Ensure that the McAfee Vulnerability Manager is configured to export scan results to a remote server.

JSA connects to the remote repository via SMB, and imports completed XML scan reports from a remote directory.

You can use the file import collection method to import completed scan reports from McAfee Vulnerability Manager V7.0 and V7.5.

Note
  1. The import might contain HostData and RiskData XML files. Only HostData XML files are supported because they contain the required host and vulnerability information. Ensure that only HostData XML files are placed in the remote directory or that the file name pattern that you configure matches only HostData reports.

  2. The export is a compressed file that contains HostData and RiskData XML files. Only HostData XML files are supported because they contain the required host and vulnerability information. Ensure that only uncompressed HostData XML files are placed in the remote directory or that the file name pattern that you configure matches only uncompressed HostData reports XML files.

  1. Click the Admin tab.
  2. Click the VA Scanners icon.
  3. Click Add.
  4. In the Scanner Name field, type a name to identify McAfee Vulnerability Manager.
  5. From the Managed Host list, select the managed host from your JSA deployment that manages the scanner import.
  6. From the Type list, select McAfee Vulnerability Manager.
  7. From the Import Type list, select SMB Share.
  8. In the Hostname field, type the user name of the remote server that hosts your McAfee Vulnerability Manager XML data.
  9. In the Login Username field, type the user name that JSA uses to log in to the SMB Share.
  10. In the Login Password field, type the password that JSA uses to log in to the SMB Share.
  11. In the Domain field, type the domain that is used to connect to the SMB Share.
  12. In the SMB Folder Path field, type the full path to the share from the root of the SMB host.
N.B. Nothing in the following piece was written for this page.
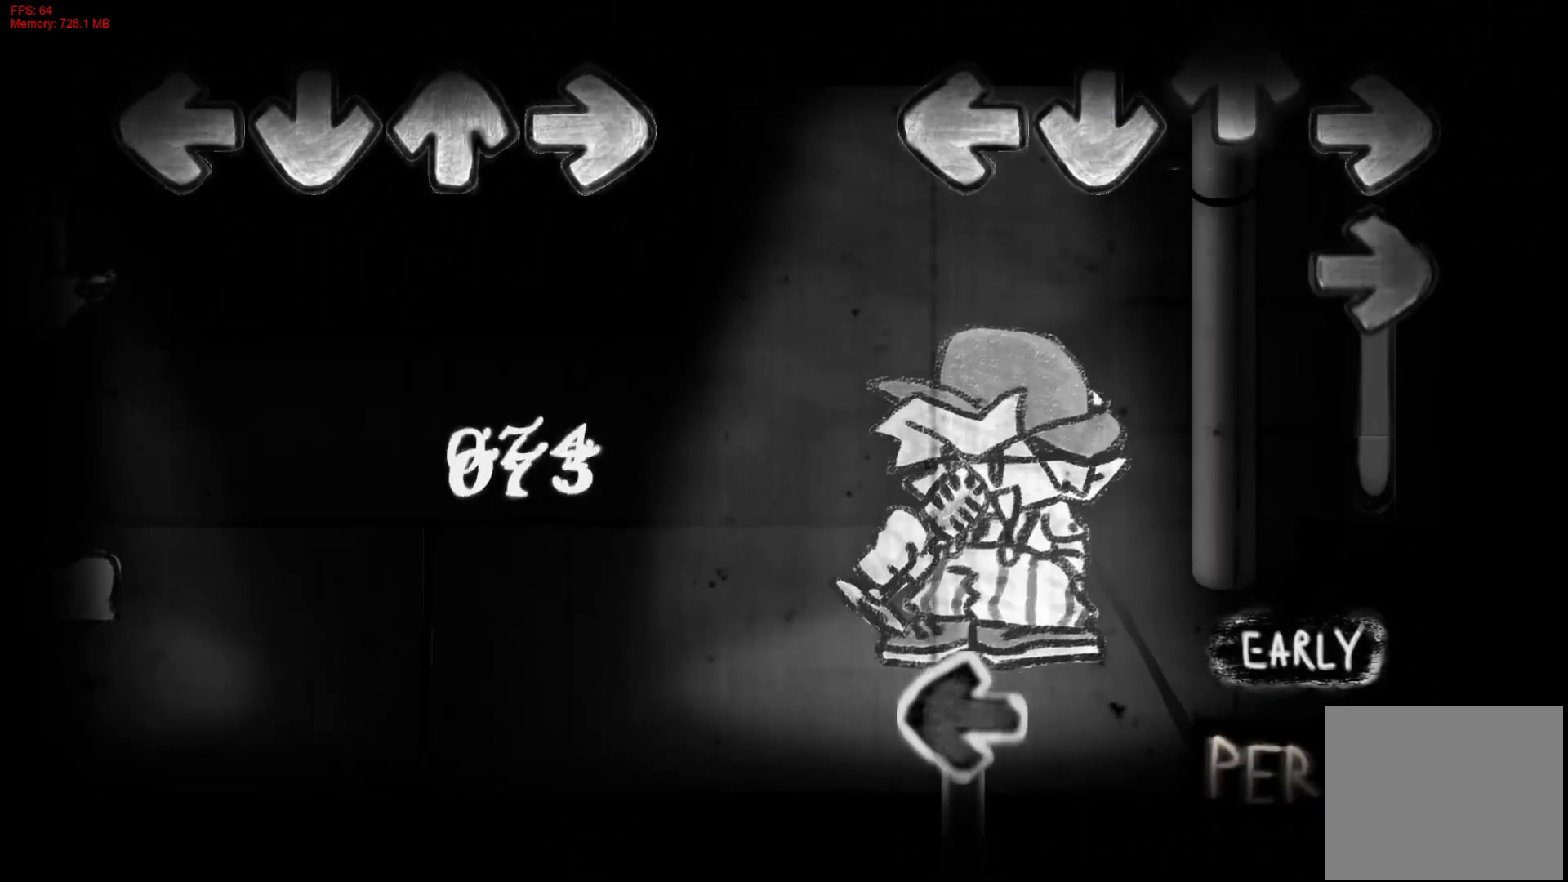
{"buttons": ["L1"], "right_stick": "center", "events": [[150, "DPAD_UP", "up"], [167, "R1", "down"], [400, "R1", "up"], [417, "L1", "down"]]}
Use forward slashes when you type the path. For example, /share/logs.
  13. In the File Name Pattern field, type a regular expression (regex) to filter the list of files that are specified in the remote directory. All matching files are included in the processing. Ensure that this pattern matches only HostData XML reports.
  14. In the Max Reports Age (days) field, type the maximum file age for your scan results file.
  15. Configure a CIDR range for the scanner.
    1. In the text field, type the CIDR range for the scan, or click Browse to select a CIDR range from the network list.

    2. Click Add.

  16. Click Save.
  17. On the Admin tab, click Deploy Changes.